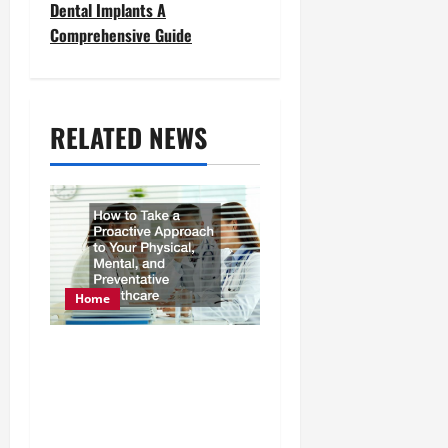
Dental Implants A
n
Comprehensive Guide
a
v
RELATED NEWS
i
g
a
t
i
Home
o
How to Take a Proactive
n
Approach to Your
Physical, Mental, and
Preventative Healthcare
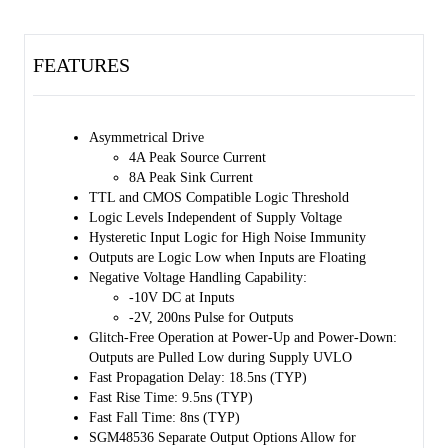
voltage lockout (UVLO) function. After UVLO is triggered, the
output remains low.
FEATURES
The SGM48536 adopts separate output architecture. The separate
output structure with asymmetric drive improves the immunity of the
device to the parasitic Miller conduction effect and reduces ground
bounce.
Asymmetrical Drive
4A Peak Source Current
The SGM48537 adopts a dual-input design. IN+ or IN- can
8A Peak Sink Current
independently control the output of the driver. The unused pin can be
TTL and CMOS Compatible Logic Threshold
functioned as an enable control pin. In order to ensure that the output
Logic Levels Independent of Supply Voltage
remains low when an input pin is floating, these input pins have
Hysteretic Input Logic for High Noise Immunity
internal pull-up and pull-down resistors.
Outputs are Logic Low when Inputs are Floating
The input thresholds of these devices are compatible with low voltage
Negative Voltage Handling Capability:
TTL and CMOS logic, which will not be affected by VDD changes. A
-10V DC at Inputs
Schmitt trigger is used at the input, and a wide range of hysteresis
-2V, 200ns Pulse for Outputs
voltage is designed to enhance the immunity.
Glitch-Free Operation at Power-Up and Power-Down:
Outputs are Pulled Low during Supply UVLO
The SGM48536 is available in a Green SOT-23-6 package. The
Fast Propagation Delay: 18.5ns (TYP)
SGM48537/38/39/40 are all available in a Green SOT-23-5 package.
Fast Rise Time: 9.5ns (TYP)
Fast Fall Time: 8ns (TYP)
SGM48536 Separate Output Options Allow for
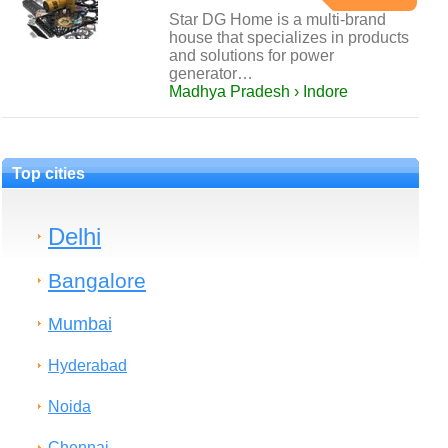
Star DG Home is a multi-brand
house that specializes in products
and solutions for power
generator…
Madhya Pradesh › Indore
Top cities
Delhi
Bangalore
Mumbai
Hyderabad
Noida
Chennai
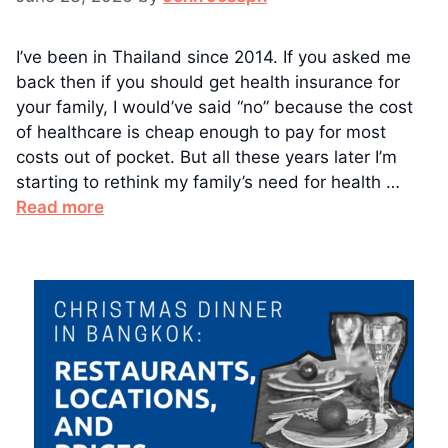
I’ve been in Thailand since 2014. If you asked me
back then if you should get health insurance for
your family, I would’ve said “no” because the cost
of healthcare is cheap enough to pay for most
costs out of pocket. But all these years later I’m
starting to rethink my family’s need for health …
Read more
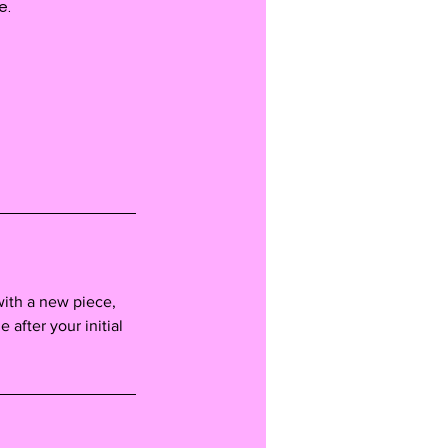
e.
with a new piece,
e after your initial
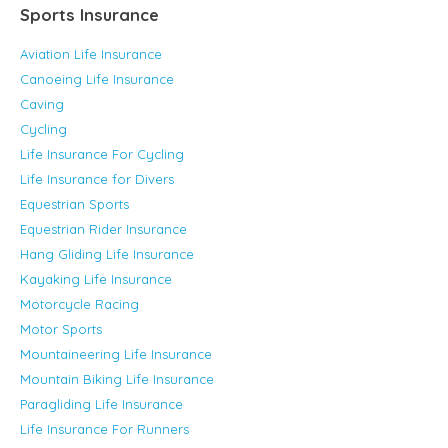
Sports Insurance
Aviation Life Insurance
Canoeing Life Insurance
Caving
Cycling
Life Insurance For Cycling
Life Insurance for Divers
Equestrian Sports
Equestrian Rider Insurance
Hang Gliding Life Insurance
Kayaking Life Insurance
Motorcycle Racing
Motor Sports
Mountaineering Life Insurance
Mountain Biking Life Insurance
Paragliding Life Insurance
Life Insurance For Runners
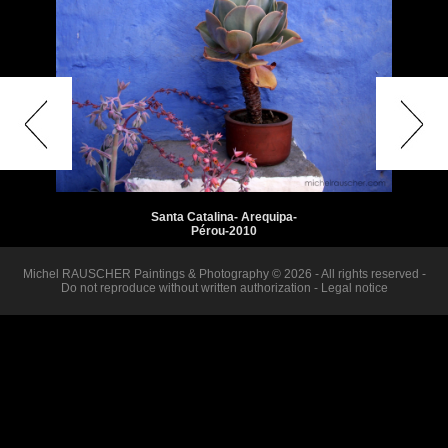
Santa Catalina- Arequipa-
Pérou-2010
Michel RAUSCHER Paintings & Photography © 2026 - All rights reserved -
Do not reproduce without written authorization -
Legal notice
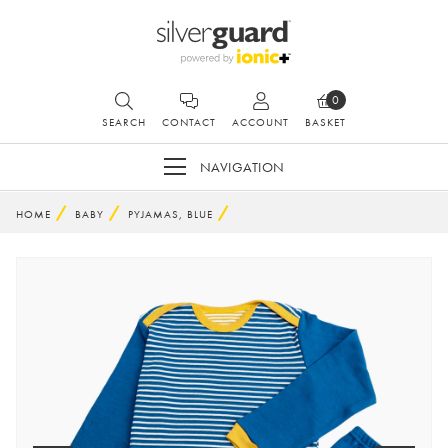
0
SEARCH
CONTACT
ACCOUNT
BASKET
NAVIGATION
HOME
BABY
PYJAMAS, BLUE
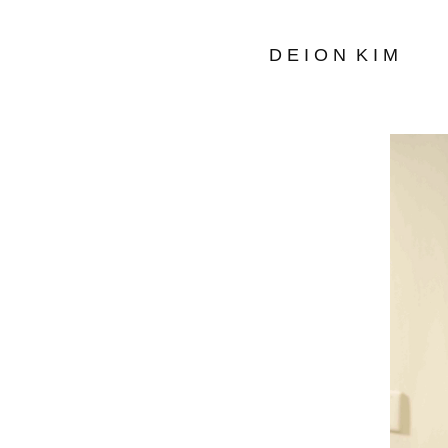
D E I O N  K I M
------------------------------------------------------------------------
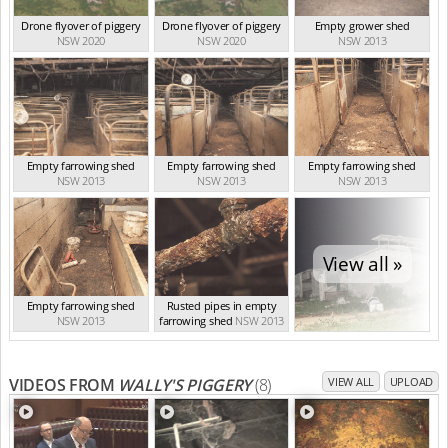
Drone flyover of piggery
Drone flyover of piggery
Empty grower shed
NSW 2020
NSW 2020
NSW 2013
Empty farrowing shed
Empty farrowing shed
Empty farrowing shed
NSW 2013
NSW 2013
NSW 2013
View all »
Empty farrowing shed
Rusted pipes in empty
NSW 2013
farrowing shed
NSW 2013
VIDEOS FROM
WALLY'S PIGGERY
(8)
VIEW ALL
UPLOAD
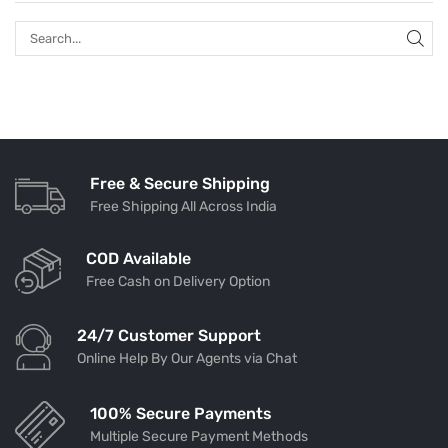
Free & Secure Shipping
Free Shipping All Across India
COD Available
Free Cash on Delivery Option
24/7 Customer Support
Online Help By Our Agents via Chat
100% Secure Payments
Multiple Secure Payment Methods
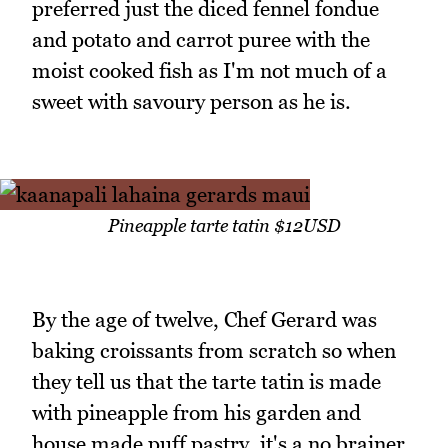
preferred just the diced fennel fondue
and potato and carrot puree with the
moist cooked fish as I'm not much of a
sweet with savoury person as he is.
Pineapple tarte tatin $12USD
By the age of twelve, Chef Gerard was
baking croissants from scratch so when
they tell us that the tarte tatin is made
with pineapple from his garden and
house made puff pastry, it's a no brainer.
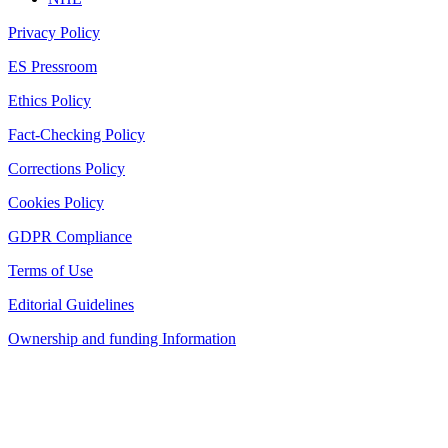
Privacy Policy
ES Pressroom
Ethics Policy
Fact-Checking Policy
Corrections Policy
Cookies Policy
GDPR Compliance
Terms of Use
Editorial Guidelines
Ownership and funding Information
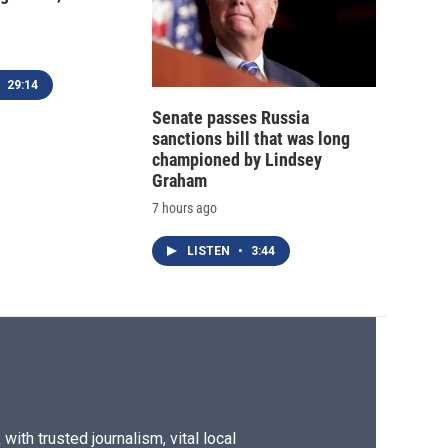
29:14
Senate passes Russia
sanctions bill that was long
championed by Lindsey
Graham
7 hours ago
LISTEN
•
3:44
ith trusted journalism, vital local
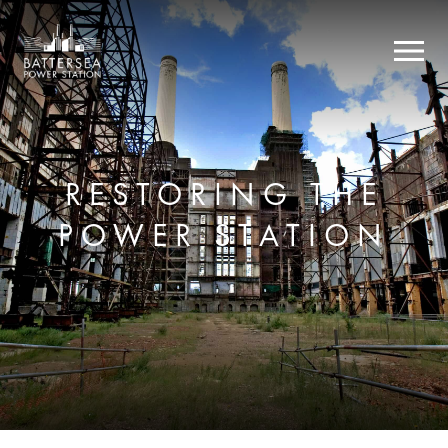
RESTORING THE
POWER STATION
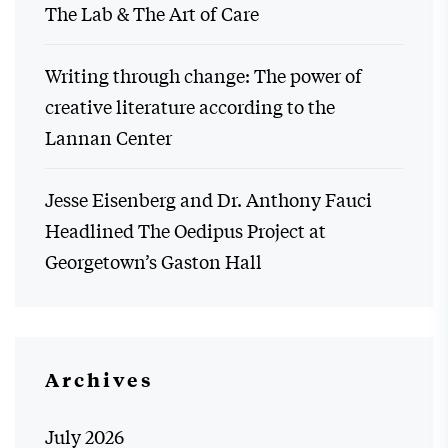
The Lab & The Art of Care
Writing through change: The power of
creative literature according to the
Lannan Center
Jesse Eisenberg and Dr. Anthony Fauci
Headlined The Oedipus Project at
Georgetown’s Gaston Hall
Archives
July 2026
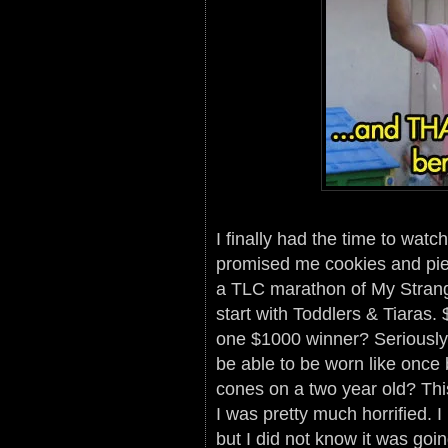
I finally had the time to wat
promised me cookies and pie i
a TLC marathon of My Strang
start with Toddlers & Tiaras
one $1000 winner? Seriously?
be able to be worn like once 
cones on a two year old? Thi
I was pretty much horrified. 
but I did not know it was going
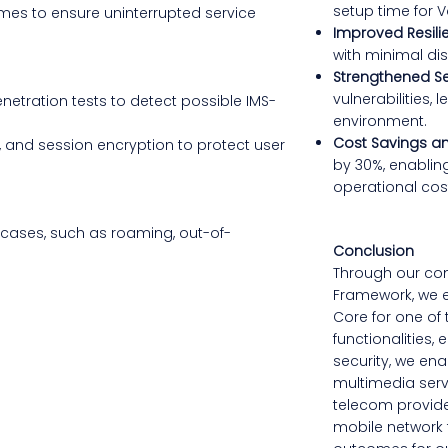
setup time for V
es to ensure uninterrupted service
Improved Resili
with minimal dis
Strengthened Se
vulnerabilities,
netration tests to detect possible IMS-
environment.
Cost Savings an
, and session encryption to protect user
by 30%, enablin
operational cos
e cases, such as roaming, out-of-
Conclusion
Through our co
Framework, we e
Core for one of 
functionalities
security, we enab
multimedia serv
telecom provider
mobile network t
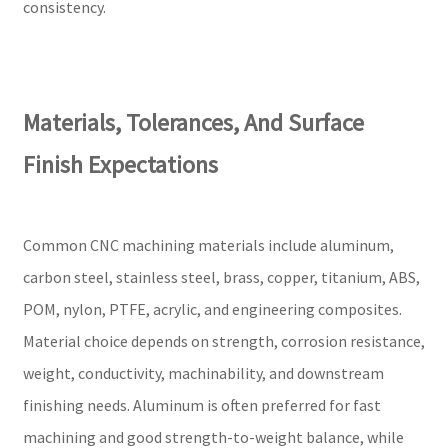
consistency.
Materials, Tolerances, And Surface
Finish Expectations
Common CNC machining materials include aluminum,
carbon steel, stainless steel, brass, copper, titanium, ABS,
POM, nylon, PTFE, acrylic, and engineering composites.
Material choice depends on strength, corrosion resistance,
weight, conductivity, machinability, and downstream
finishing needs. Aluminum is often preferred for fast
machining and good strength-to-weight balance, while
------------------------------------------------------------------------
**Work instructions:** Both the line above containing "RELATED NEWS" and the line containing "TTL and CMOS Compatible Logic Threshold" belong in the copy, along with every line between them; print these exactly and omit the pictures.

**Response to the exercise:**
RELATED NEWS
i
g
a
t
i
Home
o
How to Take a Proactive
n
Approach to Your
Physical, Mental, and
Preventative Healthcare
voltage lockout (UVLO) function. After UVLO is triggered, the
output remains low.
FEATURES
The SGM48536 adopts separate output architecture. The separate
output structure with asymmetric drive improves the immunity of the
device to the parasitic Miller conduction effect and reduces ground
bounce.
Asymmetrical Drive
4A Peak Source Current
The SGM48537 adopts a dual-input design. IN+ or IN- can
8A Peak Sink Current
independently control the output of the driver. The unused pin can be
TTL and CMOS Compatible Logic Threshold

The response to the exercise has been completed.